Mg IgG bound/ml adsorbent =

56 x (1 - (OD-280 samp/e/OD-280 non-binding control)).

The binding capacity measured in mg IgG bound per ml adsorbent found for the untreated "100 % activity control adsorbent" was 40 mg IgG/ml protein A adsorbent. Multiple determinations showed a variance of approx. 5 %. The binding capacity of the control was defined to correspond to 100 % activity of the adsorption ligand (protein A). The binding capacity found for all further

(treated) samples was calculated and expressed relative to this 100 % activity control. Thus a binding capacity of 20 mg IgG/ml adsorbent corresponds to a relative binding capacity of 20/40 x 100 % = 50 %; which in turn is defined as a loss of adsorption ligand activity of 50 %.

Figure 1 illustrates the results obtained when treating the protein A adsorbent with demineralised water at 50 ⁰ C, 60 ⁰ C, 70 ⁰ C and 80 ⁰ C respectively.

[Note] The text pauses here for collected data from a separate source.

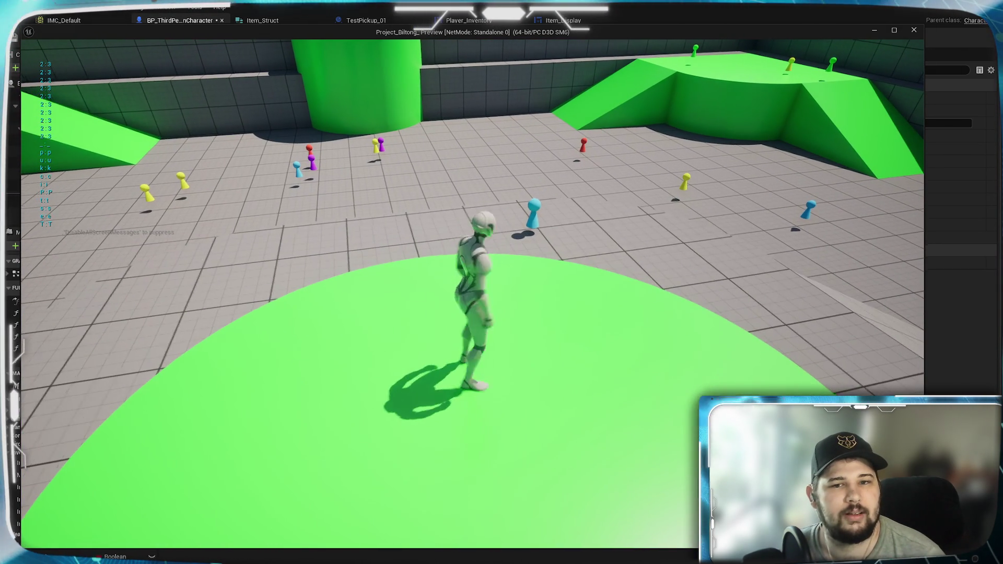
key("w")
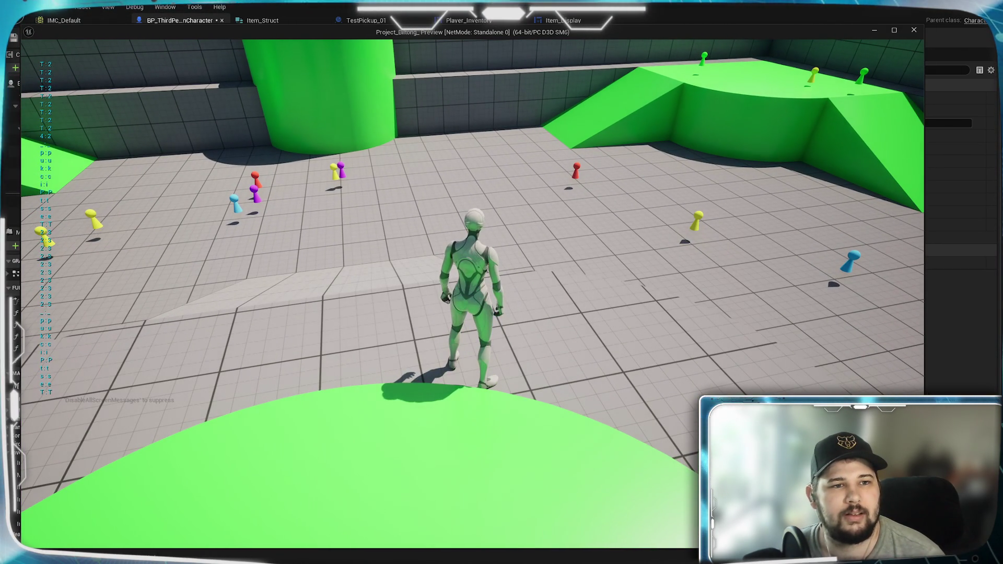
key("s")
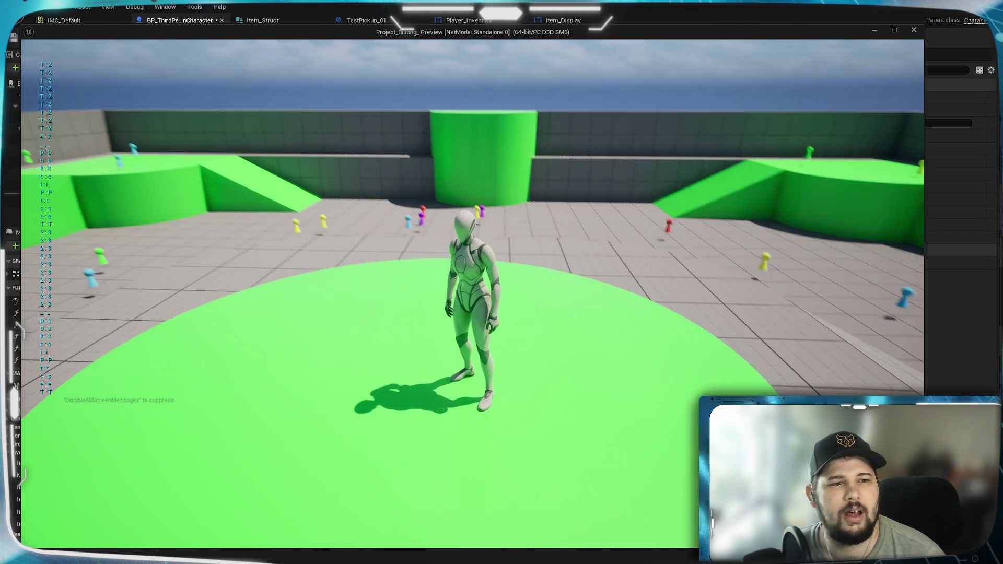
mouse_move(501, 282)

The protein A adsorbent ligand activity is reduced with less than 20 % after 24 hours of treatment at both 50 ⁰ C and 60 ⁰ C. EXAMPLE 2

The procedure of example 1 was repeated except that the cleaning agent was 0.1 % or 1 % sodium dodecyl sulphate (SDS) in demineralised water at pH 7.2 at 50 ⁰ C, 60 ⁰ C, and 80 ⁰ C respectively.

EXAMPLE 3

The procedure of example 1 was repeated except that the cleaning agent was 10 mM dithiothreitol (DTT) in demineralised water pH 6.5 at 50 ⁰ C and 60 ⁰ C, respectively.

EXAMPLE 4

The procedure of example 1 was repeated except that the cleaning agent was 1 % sodium lauroyl sarcosinate in demineralised water pH 6.4 at 50 ⁰ C.

EXAMPLE 5

The procedure of example 1 was repeated except that the cleaning agent was 20 % 1,2 propanediol (MPG) in demineralised water pH 7.4 at 50 ⁰ C and 80 ⁰ C, respectively.

EXAMPLE 6

The procedure of example 1 was repeated except that the cleaning agent was 60 % 1,2 propanediol (MPG) in demineralised water pH 7.5 at 70 ⁰ C. EXAMPLE 7

The procedure of example 1 was repeated except that the cleaning agent was 1 M sodium chloride in demineralised water pH 7.5 at 50 ⁰ C and 60 ⁰ C, respectively.

EXAMPLE 8

The procedure of example 1 was repeated except that the cleaning agent was 1 M or 3 M magnesium chloride in demineralised water pH 6.8 at room temperature and 50 ⁰ C, respectively.

EXAMPLE 9

The procedure of example 1 was repeated except that the cleaning agent was 0.1 M sodium acetate pH 4.0 or pH 5.0 in demineralised water at 50 ⁰ C and 60 ⁰ C, respectively.